The taut mouth softened into a glimmer of a smile. "Young sir, I can imagine nothing more appropriate. I certainly wouldn't presume to decide what to do with you."
Varzil approached the Veil, as the white-robed man indicated. He'd never been so close to such a powerful matrix device before, only personal starstones or the telepathic damper the Ridenow household leronis had used when his mother had one of her fainting spells.
He held up one hand, fingers extended but not daring yet to touch the Veil. Besides a thing of beauty, what was it? Two people-three if he counted the kyrri-had passed through it as if it had been a tissue of gauze.
He turned his head to see the monitor watching him intently. Another test, then. He set his jaw and strode ahead.
The Veil looked like a thin rainbow mist, and he had expected it to feel cool and perhaps damp. The instant it touched him, it shifted, engulfing him. He gasped, drawing in breath tainted with the metallic taste of a thunderstorm. The skin of his entire body tingled, each hair erect. The small muscles around his eyes twitched. He could not feel his fingertips.
The next instant, he stood trembling in a windowless cubicle. Although he was no longer directly within a matrix field, he sensed the power in the little room, as if it were itself a laran device. Turning to look behind him, he made out shapes, blurred and shadowy. Was this some kind of trap? Another test?
Then the white-robed monitor stepped through the rainbow shimmer. The youth followed him, grinning.
"I told you so," the youth said.
Told him what? Varzil wondered.
The man moved his hands as if manipulating something and Varsil's stomach plummeted to his feet. No, he still stood upon a solid floor, but the room itself was rising. It stopped a moment later and they stepped through an arched doorway that appeared in one wall. The lighted room beyond it opened onto a broad terrace.
Surely not even the ballroom of the greatest castle on Darkover could be so grand, Varzil thought. Tapestries covered the walls, glowing with rich colors, depicting scenes of hunting parties, chieri dancing in the forest beneath the four moons, eagles soaring over the Hellers. The floor tiles formed an intricate mosaic pattern that was at once lavish and soothing to the eye. At the far end of the room, a fire filled the air with warmth a touch of incense.
Armchairs and a long bench piled with cushions formed a rough half circle around the fireplace. A woman and two men sat there, talking in low tones. The woman met Varzil's gaze. She was about the age of Varzil's favorite aunt, short and compact without being fat, the wrinkles around eyes giving her the appearance of being perpetually on the edge of laughter. She got to her feet and dismissed the men with a gesture, something no woman in Varzil's family would ever dare to do.
"Off with you, too, Carlo," she told the red-haired youth.
"But-" he protested.
She folded her arms across her ample, shawl-wrapped chest, silencing him. "What happens now is not your affair."

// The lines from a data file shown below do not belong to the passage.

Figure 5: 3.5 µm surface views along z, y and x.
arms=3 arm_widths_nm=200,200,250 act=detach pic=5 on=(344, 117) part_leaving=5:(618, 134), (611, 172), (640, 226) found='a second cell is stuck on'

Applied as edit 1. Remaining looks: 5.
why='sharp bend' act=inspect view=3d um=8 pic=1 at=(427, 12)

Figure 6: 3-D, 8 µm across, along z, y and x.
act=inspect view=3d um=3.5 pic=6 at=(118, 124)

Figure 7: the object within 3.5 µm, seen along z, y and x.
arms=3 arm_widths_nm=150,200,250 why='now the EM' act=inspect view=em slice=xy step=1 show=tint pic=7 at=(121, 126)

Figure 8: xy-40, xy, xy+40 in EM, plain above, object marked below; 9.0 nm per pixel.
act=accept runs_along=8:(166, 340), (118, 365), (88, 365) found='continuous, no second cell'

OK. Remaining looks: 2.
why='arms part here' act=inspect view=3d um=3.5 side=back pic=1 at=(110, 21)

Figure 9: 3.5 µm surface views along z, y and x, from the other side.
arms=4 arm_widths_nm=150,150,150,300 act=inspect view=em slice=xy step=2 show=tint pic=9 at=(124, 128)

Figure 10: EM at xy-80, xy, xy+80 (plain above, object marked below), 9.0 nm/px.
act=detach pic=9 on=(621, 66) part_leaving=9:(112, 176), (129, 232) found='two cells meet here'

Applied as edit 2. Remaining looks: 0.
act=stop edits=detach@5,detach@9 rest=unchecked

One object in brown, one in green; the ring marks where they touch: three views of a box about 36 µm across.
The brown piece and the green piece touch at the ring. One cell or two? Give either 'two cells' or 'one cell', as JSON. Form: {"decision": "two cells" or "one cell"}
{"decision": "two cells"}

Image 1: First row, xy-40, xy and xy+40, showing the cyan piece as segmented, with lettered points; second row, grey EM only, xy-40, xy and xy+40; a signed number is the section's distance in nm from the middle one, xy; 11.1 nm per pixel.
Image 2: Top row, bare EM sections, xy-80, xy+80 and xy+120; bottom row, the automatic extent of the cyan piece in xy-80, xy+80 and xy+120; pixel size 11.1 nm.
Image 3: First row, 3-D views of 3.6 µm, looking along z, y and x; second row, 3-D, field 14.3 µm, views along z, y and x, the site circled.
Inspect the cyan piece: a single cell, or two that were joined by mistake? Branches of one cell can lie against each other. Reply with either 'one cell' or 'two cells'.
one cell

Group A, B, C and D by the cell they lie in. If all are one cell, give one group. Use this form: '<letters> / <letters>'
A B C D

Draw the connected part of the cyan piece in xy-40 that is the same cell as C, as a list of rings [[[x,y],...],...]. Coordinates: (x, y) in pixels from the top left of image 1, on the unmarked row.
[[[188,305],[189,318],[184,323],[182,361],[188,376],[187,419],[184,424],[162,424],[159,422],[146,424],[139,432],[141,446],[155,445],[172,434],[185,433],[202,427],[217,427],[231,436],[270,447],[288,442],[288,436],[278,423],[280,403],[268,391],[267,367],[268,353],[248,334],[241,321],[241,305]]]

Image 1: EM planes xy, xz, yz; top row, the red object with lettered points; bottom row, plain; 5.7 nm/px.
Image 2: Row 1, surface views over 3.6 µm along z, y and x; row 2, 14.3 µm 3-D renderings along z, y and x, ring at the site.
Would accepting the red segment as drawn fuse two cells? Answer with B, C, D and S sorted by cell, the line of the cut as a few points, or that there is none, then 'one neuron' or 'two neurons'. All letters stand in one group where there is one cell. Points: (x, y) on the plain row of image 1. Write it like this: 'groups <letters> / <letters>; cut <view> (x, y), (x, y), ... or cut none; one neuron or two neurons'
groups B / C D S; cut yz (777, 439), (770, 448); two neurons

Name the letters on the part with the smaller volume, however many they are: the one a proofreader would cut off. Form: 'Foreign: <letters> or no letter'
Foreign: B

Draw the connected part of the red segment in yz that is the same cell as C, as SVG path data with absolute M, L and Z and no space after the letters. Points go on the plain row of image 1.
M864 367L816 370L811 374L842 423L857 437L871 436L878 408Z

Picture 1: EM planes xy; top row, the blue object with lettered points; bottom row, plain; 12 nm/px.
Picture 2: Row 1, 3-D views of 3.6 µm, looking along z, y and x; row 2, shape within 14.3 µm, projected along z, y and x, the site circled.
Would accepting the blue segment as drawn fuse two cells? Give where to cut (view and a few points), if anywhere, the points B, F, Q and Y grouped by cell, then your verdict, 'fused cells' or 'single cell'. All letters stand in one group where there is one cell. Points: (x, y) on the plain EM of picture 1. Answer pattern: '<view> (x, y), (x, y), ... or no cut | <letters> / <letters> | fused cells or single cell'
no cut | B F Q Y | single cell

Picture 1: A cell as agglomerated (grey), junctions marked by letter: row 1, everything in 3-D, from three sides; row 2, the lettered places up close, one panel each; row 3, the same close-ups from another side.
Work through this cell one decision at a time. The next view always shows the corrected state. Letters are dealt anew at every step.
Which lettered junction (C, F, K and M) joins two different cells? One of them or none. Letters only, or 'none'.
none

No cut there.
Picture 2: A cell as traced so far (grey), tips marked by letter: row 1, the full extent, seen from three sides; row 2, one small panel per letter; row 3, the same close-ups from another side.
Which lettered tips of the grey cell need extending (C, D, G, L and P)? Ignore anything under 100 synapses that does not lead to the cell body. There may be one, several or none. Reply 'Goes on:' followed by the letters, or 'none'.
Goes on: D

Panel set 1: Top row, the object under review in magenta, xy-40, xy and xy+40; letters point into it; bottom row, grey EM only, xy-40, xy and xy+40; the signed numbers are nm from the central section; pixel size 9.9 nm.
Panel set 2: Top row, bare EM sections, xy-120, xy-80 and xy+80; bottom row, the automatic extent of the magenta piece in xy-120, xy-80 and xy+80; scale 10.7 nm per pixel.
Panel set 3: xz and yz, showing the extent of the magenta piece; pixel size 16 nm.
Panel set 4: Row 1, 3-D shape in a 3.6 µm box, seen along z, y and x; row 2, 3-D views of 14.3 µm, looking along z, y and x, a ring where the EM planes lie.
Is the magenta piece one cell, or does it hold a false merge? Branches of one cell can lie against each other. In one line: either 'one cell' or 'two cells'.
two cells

The youth delivered an impeccably polite bow and left the room through the archway at the far end, but not without a quick wink at Varzil.
Varzil's breath caught in his throat. After the years of longing, the months of planning, the night's escape, and the long hours of waiting, things were happening much too fast.
Once, while climbing the craggy hills near Serrais in search of eagle feathers, Varzil had lost his footing and tumbled down a pebbled slope. Rock and sky had whirled together as stones pelted his body from a dozen different directions at once. He'd slid to a stop and lain there for a long time, panting and bruised, gazing up at the cloudless sky with amazement that he was still alive.
He felt that way now, although his body was unhurt. Dimly, he heard the woman's voice talking about a hot breakfast. He felt her hands on his shoulders, guiding him to a chair beside the fire.
"Sweet Evanda, you're half frozen!" she exclaimed. "Not to mention-" Varzil could not follow her next words, "-energon channels-just as if you've been working two solid nights without a break!"
The next moment she pressed a cup of steaming jaco into his hands. He felt the heat through the heavy ceramic with its intricate incised pattern, the smoothness of the glaze. The jaco had been sweetened with honey and laced with some herb he did not recognize. He swallowed it obediently, though it burned his tongue Only then did he realize how badly he was shivering.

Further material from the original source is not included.